Madabhushi Ananthasayanam Ayyangar (4 February 1891 – 19 March 1978) was the Second Speaker and before Deputy Speaker of the Lok Sabha in the Indian Parliament. He also served as the 5th Governor of Bihar.

== Early life and education ==
He was born in Thiruchanoor, Tirupati district of Madras Presidency, British India. He completed his early education from Devasthanam High School, Tirupati and the Pachiappa's College, Chennai. He obtained a law degree from Madras Law College in 1913.

== Early career ==
He was teacher in Mathematics and later became a lawyer between 1915 -1950. Inspired by Mahatma Gandhi he participated actively in Indian Freedom Struggle and was jailed twice.

== Political career ==
He was elected as member of Central Legislative Assembly in 1934. He was elected to the first Lok Sabha from Tirupathi and to the second Lok Sabha from Chittoor constituencies in 1952 and 1956 respectively.

He was elected in 1952 as the first Deputy Speaker of Lok Sabha with Ganesh Vasudev Mavalankar as the Speaker. After the death of Mavalankar in 1956, he was elected as Speaker of Lok Sabha. Dowry prohibition act 1961 was passed by joint session of parliament with M. A. Ayyangar as speaker. He worked as Governor of Bihar between 1962 and 1967.

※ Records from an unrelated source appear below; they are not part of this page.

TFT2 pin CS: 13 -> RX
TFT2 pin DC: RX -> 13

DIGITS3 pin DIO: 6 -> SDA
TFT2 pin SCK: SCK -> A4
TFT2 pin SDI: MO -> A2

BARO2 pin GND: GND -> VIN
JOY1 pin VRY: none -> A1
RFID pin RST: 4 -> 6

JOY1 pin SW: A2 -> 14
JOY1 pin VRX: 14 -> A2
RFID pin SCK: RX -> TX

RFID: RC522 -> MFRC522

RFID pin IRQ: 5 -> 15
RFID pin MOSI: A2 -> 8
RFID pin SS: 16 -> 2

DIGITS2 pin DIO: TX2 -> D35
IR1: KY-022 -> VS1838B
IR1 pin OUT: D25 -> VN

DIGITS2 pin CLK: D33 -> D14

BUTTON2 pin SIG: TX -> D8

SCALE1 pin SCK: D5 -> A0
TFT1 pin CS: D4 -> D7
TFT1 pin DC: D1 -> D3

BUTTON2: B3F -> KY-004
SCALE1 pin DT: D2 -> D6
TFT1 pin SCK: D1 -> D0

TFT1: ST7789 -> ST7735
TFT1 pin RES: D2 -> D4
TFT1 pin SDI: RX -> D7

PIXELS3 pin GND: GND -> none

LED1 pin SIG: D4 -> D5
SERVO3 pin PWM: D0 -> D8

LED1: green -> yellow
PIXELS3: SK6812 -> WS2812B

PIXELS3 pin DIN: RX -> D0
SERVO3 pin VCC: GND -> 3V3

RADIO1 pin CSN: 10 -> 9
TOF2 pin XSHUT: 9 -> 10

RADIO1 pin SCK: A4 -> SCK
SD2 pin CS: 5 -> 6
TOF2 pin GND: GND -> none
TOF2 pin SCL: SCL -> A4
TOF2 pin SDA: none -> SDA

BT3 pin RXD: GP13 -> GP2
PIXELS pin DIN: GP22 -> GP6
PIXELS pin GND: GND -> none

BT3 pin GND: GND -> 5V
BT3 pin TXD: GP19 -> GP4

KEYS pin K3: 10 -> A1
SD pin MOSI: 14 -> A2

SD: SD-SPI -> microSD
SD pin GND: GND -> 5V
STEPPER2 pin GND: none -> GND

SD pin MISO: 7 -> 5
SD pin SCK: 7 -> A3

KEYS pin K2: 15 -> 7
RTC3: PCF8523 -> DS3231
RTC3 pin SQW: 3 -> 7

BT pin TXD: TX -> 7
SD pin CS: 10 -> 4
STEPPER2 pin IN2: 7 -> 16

== Later life and death ==
After his tenure as governor, Ayyanagar retired from politics and moved back to Tirupati.

== Legacy ==
A life size bronze statue of this celebrated statesman was erected at his hometown Tirupathi in 2007.

==Personal life==
M. A. Ayyangar was born on 4 February 1891 in the village of Thiruchanur, near the world-famous temple town Tirupati, in Tirupati district. His father was M. Venkatavaradhachariar. M. A. Ayyangar worked as mathematics Teacher in Pachaiyappa's College at Esplanade, Chennai. Ayyangar married Choodammal in 1919, with whom he had four sons and eight daughters.